### Extrait
────────
Eponine, la fille de Thénardier, a aussi le don de la parole et une conscience de son usage et de ses possibilités qui se distinguent du commun. On la rencontre souvent comme messager pour son père, mais, comme lui, elle sait aussi agir et se battre à l'aide des mots. La scène où elle affronte Thénardier et ses complices montre l'une des rares fois où Thénardier doit capituler dans un duel verbal (111, p. 40-47). La Patron-Minette prépare un nouveau coup, et leur cible est ce vieux monsieur qui habite avec sa fille, rue Plumet. Pour aider Marius, qu'elle aime désespérément, et par la seule force de la parole, Eponine empêche les bandits d'arriverà leurs fins. Les bandits sont six, grands, «armés jusqu'aux dents et à qui la nuit donnait des visages de démons». La seule arme d'Eponine est son parler; cependant, pour elle, la parole n'est pas une arme d'attaque, mais plutôt un instrument de défense.

Dans cette scène d'affrontement verbal, ce n'est pas le personnage bavard qui est la figure comique. Eponine n'est pas frappée de la raideur mécanique ou de l'insociabilité dont son père et la prieure semblent être atteints. Au contraire, elle possède une maîtrise totale de la situation et sa parole est extraordinairement efficace. Nous, les lecteurs, nous sommes du côté d'Eponine et notre rire est un rire admirateur. C'est encore une fois Thénardier, ici avec ses complices, qui provoque le rire incarnant la correction du vice.
────────
### Données sources
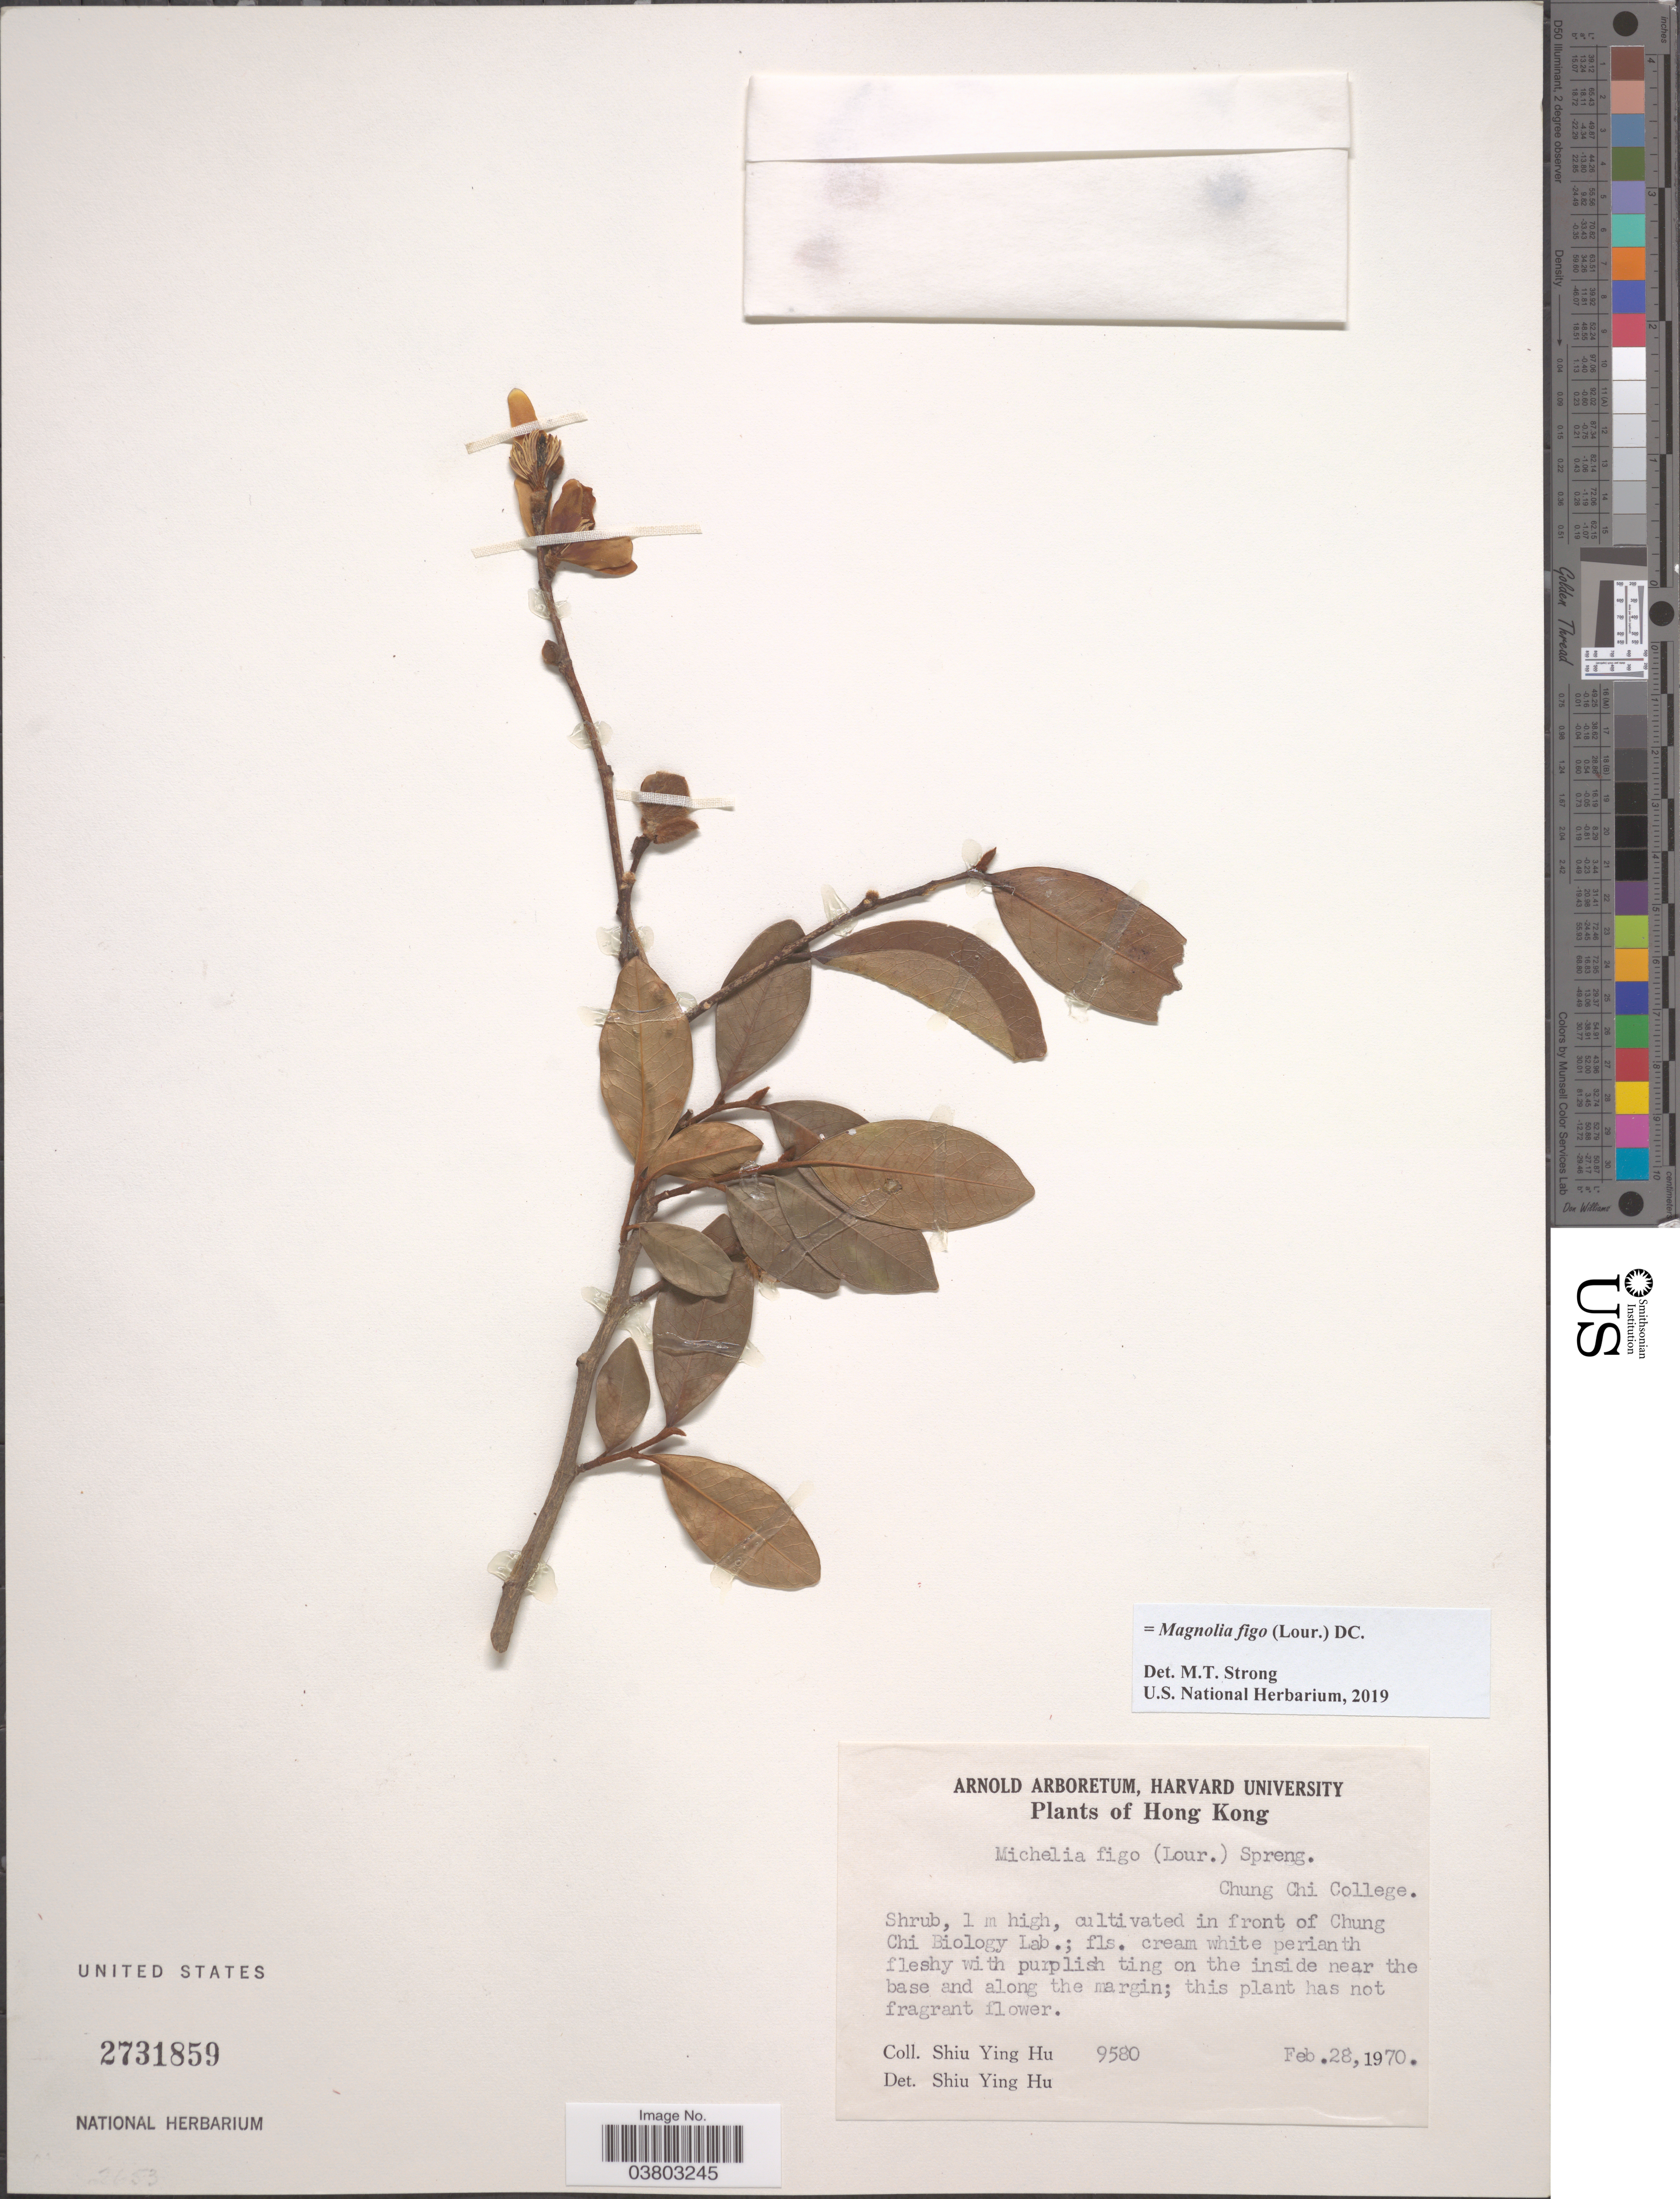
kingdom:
────────
### Consigne
Donnez la suite de l'extrait sur le duel verbal entre Eponine et Thénardier, en commençant après sa dernière phrase.

### Réponse rédigée
Quand les six hommes arrivent devant la maison rue Plumet, Eponine est assise devant la grille comme si elle la gardait. Sa tactique est simple, mais efficace : Chaque fois que l'un des bandits fait un mouvement pour entrer dans le jardin, elle le désarme avec un flot de paroles. Elle s'occupe d'abord du plus dangereux d'entre eux, son père(!), qui lui demande pourquoi elle est là. Eponine lui saute au cou :

Je suis là, mon petit père, parce que je suis là. Est-ce qu'il n'est pas permis de s'asseoir sur les pierres, à présent ? C'est vous qui ne devriez pas y être. [...] Je l'avais dit à Magnon. Il n'y a rien à faire ici. Mais embrassez-moi donc, mon bon petit père! Comme il y a longtemps que je ne vous ai vu! Vous êtes dehors donc! (p. 42)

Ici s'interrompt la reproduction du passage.